Could you repeat all of the entries word for word, minus any pictures?

Material provided below:

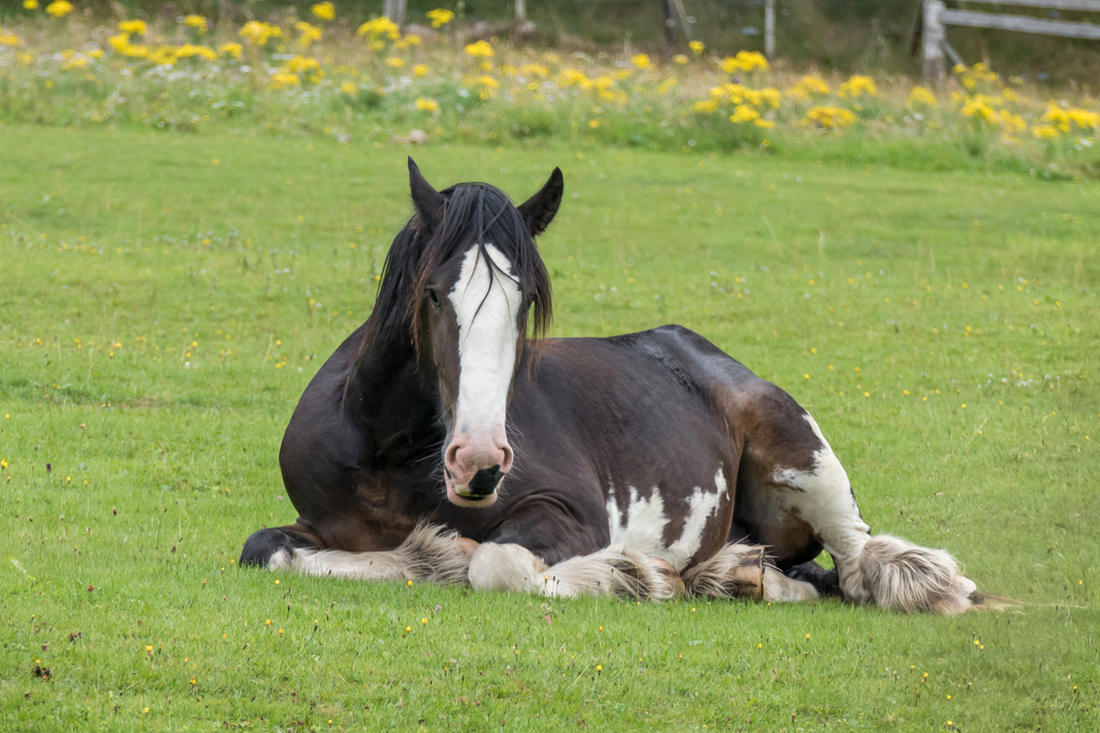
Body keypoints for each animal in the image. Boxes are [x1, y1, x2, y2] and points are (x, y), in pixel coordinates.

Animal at [239, 159, 977, 614]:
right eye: (433, 293)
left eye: (525, 302)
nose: (479, 462)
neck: (386, 453)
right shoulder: (312, 526)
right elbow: (266, 550)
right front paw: (426, 554)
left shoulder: (570, 514)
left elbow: (494, 565)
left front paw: (628, 574)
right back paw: (735, 576)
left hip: (810, 467)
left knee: (858, 562)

End of Material provided.

### Result
Body keypoints for each animal in the image. Boxes are [x1, y1, x2, y2] and points are (x, y), in pixel coordinates.

Animal at [239, 159, 977, 614]:
right eye: (433, 293)
left eye: (525, 302)
nose: (479, 462)
neck: (386, 453)
right shoulder: (312, 526)
right elbow: (266, 550)
right front paw: (426, 554)
left shoulder: (570, 514)
left elbow: (494, 565)
left front paw: (628, 574)
right back paw: (735, 576)
left hip: (810, 467)
left knee: (858, 562)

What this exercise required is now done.